Data records
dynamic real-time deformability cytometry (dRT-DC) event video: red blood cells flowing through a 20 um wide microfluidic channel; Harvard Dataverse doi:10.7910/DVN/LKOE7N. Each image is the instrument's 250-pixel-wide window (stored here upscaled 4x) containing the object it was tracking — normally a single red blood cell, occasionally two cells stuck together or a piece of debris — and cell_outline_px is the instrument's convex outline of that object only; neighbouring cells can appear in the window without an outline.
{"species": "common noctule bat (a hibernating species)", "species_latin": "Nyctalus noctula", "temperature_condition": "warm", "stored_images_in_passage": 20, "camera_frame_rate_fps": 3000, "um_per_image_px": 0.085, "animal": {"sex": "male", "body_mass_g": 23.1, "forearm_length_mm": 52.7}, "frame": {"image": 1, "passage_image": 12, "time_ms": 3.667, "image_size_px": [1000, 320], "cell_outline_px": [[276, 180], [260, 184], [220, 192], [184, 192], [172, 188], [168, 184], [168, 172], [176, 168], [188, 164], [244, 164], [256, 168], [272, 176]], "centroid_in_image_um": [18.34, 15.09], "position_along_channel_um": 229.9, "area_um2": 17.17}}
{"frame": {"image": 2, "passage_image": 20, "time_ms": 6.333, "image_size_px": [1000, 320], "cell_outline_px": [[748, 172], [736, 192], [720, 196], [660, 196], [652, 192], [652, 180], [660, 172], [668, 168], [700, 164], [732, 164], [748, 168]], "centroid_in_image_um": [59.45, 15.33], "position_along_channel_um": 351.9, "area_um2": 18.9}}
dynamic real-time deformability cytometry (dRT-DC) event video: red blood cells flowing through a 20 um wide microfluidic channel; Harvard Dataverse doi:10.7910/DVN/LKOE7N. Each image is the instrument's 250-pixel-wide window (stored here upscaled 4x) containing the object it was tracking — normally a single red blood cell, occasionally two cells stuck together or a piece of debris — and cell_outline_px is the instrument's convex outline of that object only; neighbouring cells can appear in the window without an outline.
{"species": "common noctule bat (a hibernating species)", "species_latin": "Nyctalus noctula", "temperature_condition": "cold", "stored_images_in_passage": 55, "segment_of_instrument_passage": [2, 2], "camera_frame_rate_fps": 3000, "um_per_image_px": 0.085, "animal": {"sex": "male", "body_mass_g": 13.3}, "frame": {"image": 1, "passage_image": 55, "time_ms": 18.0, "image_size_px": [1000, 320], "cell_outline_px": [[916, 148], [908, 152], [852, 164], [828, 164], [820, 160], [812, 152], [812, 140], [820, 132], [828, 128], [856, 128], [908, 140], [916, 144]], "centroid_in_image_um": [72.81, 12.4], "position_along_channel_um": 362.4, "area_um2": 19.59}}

What to work on
Write down all the entries again without a single difference.

Response to this exercise
dynamic real-time deformability cytometry (dRT-DC) event video: red blood cells flowing through a 20 um wide microfluidic channel; Harvard Dataverse doi:10.7910/DVN/LKOE7N. Each image is the instrument's 250-pixel-wide window (stored here upscaled 4x) containing the object it was tracking — normally a single red blood cell, occasionally two cells stuck together or a piece of debris — and cell_outline_px is the instrument's convex outline of that object only; neighbouring cells can appear in the window without an outline.
{"species": "common noctule bat (a hibernating species)", "species_latin": "Nyctalus noctula", "temperature_condition": "warm", "stored_images_in_passage": 20, "camera_frame_rate_fps": 3000, "um_per_image_px": 0.085, "animal": {"sex": "male", "body_mass_g": 23.1, "forearm_length_mm": 52.7}, "frame": {"image": 1, "passage_image": 12, "time_ms": 3.667, "image_size_px": [1000, 320], "cell_outline_px": [[276, 180], [260, 184], [220, 192], [184, 192], [172, 188], [168, 184], [168, 172], [176, 168], [188, 164], [244, 164], [256, 168], [272, 176]], "centroid_in_image_um": [18.34, 15.09], "position_along_channel_um": 229.9, "area_um2": 17.17}}
{"frame": {"image": 2, "passage_image": 20, "time_ms": 6.333, "image_size_px": [1000, 320], "cell_outline_px": [[748, 172], [736, 192], [720, 196], [660, 196], [652, 192], [652, 180], [660, 172], [668, 168], [700, 164], [732, 164], [748, 168]], "centroid_in_image_um": [59.45, 15.33], "position_along_channel_um": 351.9, "area_um2": 18.9}}
dynamic real-time deformability cytometry (dRT-DC) event video: red blood cells flowing through a 20 um wide microfluidic channel; Harvard Dataverse doi:10.7910/DVN/LKOE7N. Each image is the instrument's 250-pixel-wide window (stored here upscaled 4x) containing the object it was tracking — normally a single red blood cell, occasionally two cells stuck together or a piece of debris — and cell_outline_px is the instrument's convex outline of that object only; neighbouring cells can appear in the window without an outline.
{"species": "common noctule bat (a hibernating species)", "species_latin": "Nyctalus noctula", "temperature_condition": "cold", "stored_images_in_passage": 55, "segment_of_instrument_passage": [2, 2], "camera_frame_rate_fps": 3000, "um_per_image_px": 0.085, "animal": {"sex": "male", "body_mass_g": 13.3}, "frame": {"image": 1, "passage_image": 55, "time_ms": 18.0, "image_size_px": [1000, 320], "cell_outline_px": [[916, 148], [908, 152], [852, 164], [828, 164], [820, 160], [812, 152], [812, 140], [820, 132], [828, 128], [856, 128], [908, 140], [916, 144]], "centroid_in_image_um": [72.81, 12.4], "position_along_channel_um": 362.4, "area_um2": 19.59}}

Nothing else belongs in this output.